*** Excerpted text

The decade of the 1790s in archaeology involved some significant events.

Explorations
 1799: Napoleon in Egypt: French troops occupy Egyptian territory. Tomb KV20 in the Valley of the Kings is located.

Excavations
 1796: The Roman fort, vicus, bridge abutments and associated remains of Hadrian's Wall are excavated at Chesters, in England.
 1798: The first recorded excavations at Stonehenge are made by William Cunnington and Richard Colt Hoare.
 Formal excavations continue at Pompeii.

Finds
 1790
 Pediment of the Roman temple at Bath, England, is discovered during work near the Roman Baths.
 Townley Discobolus and Lansdowne Heracles are discovered at Hadrian's Villa in Tivoli, Italy.
 Bones presumed to be those of English poet John Milton (d. 1674) are disinterred during repairs to the church of St Giles-without-Cripplegate in London.

******

■ **Job a**: In the 1790s archaeology text, who made the first recorded excavations at Stonehenge?
The 1790s archaeology text and the rows come from separate sources.

*** Exercise material

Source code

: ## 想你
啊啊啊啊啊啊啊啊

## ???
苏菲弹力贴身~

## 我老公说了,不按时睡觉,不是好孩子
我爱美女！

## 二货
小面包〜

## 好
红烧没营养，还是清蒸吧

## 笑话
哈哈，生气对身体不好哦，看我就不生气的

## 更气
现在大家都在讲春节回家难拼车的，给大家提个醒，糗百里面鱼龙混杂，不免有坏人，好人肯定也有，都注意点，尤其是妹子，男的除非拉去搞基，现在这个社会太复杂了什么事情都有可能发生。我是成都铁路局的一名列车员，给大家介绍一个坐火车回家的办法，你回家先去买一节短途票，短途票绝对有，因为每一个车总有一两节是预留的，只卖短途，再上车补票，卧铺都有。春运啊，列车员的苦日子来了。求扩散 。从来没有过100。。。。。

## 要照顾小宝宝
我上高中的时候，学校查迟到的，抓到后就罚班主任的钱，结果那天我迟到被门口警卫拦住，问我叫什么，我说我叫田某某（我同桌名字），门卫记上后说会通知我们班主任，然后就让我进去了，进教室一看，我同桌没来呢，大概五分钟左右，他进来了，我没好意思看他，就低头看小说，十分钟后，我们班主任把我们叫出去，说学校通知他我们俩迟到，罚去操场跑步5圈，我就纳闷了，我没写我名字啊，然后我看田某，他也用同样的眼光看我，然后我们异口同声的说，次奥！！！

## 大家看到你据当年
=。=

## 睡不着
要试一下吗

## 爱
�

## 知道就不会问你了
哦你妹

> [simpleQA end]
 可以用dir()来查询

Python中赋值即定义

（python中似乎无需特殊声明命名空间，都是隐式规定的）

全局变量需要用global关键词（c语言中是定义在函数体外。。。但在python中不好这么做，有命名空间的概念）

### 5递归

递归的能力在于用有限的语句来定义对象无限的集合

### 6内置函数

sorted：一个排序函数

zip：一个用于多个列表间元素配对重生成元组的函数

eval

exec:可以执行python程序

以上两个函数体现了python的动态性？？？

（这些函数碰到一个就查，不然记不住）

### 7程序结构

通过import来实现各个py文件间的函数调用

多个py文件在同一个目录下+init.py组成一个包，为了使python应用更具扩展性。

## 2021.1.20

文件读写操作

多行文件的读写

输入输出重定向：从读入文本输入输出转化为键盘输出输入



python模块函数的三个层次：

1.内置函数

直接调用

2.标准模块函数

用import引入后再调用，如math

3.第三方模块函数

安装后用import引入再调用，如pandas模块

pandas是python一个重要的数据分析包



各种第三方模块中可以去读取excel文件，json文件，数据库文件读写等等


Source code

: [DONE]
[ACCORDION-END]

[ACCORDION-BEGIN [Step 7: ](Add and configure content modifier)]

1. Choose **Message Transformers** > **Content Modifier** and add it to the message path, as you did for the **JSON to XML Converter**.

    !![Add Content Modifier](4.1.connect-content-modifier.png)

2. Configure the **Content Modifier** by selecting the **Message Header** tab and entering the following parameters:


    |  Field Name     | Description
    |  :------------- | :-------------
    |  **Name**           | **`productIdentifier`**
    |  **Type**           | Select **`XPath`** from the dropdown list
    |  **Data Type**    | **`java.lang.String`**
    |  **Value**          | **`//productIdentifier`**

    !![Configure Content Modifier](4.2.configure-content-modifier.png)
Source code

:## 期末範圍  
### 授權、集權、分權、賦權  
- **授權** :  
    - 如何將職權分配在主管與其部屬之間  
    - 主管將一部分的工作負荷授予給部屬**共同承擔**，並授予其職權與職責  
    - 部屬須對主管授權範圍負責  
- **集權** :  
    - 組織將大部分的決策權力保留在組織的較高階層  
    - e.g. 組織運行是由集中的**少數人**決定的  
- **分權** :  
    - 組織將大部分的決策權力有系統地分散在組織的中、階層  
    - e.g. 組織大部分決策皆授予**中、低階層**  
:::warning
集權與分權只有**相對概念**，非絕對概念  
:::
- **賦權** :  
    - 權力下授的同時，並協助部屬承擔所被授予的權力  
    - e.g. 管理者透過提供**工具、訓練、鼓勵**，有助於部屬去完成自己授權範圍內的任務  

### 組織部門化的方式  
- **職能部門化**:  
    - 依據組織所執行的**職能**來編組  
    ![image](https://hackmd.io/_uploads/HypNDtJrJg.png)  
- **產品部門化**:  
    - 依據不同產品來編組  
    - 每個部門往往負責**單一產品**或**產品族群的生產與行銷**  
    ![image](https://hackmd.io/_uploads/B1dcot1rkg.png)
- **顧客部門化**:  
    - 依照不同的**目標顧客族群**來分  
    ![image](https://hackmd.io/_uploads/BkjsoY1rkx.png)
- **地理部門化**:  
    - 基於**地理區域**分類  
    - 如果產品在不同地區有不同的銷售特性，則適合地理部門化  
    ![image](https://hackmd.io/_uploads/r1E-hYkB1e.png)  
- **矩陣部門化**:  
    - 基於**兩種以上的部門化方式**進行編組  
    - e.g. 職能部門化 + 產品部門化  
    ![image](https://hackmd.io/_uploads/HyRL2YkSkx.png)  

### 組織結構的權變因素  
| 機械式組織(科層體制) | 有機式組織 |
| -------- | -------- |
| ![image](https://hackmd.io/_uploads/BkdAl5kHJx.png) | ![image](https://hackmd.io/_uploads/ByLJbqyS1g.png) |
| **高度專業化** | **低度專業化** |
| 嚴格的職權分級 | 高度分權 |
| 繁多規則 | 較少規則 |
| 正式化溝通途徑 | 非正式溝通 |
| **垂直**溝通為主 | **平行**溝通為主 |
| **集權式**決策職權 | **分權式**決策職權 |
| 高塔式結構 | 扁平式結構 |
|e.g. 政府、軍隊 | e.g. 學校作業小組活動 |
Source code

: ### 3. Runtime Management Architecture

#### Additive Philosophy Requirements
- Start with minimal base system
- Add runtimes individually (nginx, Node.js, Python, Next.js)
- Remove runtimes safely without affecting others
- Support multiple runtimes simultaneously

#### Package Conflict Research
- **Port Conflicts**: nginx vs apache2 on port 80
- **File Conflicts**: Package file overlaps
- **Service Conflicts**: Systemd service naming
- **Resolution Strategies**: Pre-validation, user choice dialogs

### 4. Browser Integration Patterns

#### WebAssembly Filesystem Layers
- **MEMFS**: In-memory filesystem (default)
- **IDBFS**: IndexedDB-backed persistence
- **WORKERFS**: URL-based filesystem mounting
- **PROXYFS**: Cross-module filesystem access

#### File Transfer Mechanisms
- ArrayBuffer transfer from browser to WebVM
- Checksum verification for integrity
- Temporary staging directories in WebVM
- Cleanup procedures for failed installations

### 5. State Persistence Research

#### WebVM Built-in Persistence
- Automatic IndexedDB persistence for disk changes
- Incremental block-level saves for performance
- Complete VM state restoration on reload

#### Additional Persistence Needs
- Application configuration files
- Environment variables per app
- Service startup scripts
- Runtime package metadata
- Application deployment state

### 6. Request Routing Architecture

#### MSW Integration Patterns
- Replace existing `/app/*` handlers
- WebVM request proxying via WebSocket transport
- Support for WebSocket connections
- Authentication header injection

******

■ **Job b**: Rewrite a part of the stored data entries as a JSON list of strings, one string per line, with blank lines left out. Begin at the first line of the rows and stop after the line that contains "输入输出重定向：从读入文本输入输出转化为键盘输出输入".

■ **Answer box a**: William Cunnington and Richard Colt Hoare.

■ **Answer box b**:
[
  "Source code",
  ": ## 想你",
  "啊啊啊啊啊啊啊啊",
  "## ???",
  "苏菲弹力贴身~",
  "## 我老公说了,不按时睡觉,不是好孩子",
  "我爱美女！",
  "## 二货",
  "小面包〜",
  "## 好",
  "红烧没营养，还是清蒸吧",
  "## 笑话",
  "哈哈，生气对身体不好哦，看我就不生气的",
  "## 更气",
  "现在大家都在讲春节回家难拼车的，给大家提个醒，糗百里面鱼龙混杂，不免有坏人，好人肯定也有，都注意点，尤其是妹子，男的除非拉去搞基，现在这个社会太复杂了什么事情都有可能发生。我是成都铁路局的一名列车员，给大家介绍一个坐火车回家的办法，你回家先去买一节短途票，短途票绝对有，因为每一个车总有一两节是预留的，只卖短途，再上车补票，卧铺都有。春运啊，列车员的苦日子来了。求扩散 。从来没有过100。。。。。",
  "## 要照顾小宝宝",
  "我上高中的时候，学校查迟到的，抓到后就罚班主任的钱，结果那天我迟到被门口警卫拦住，问我叫什么，我说我叫田某某（我同桌名字），门卫记上后说会通知我们班主任，然后就让我进去了，进教室一看，我同桌没来呢，大概五分钟左右，他进来了，我没好意思看他，就低头看小说，十分钟后，我们班主任把我们叫出去，说学校通知他我们俩迟到，罚去操场跑步5圈，我就纳闷了，我没写我名字啊，然后我看田某，他也用同样的眼光看我，然后我们异口同声的说，次奥！！！",
  "## 大家看到你据当年",
  "=。=",
  "## 睡不着",
  "要试一下吗",
  "## 爱",
  "�",
  "## 知道就不会问你了",
  "哦你妹",
  "> [simpleQA end]",
  " 可以用dir()来查询",
  "Python中赋值即定义",
  "（python中似乎无需特殊声明命名空间，都是隐式规定的）",
  "全局变量需要用global关键词（c语言中是定义在函数体外。。。但在python中不好这么做，有命名空间的概念）",
  "### 5递归",
  "递归的能力在于用有限的语句来定义对象无限的集合",
  "### 6内置函数",
  "sorted：一个排序函数",
  "zip：一个用于多个列表间元素配对重生成元组的函数",
  "eval",
  "exec:可以执行python程序",
  "以上两个函数体现了python的动态性？？？",
  "（这些函数碰到一个就查，不然记不住）",
  "### 7程序结构",
  "通过import来实现各个py文件间的函数调用",
  "多个py文件在同一个目录下+init.py组成一个包，为了使python应用更具扩展性。",
  "## 2021.1.20",
  "文件读写操作",
  "多行文件的读写",
  "输入输出重定向：从读入文本输入输出转化为键盘输出输入"
]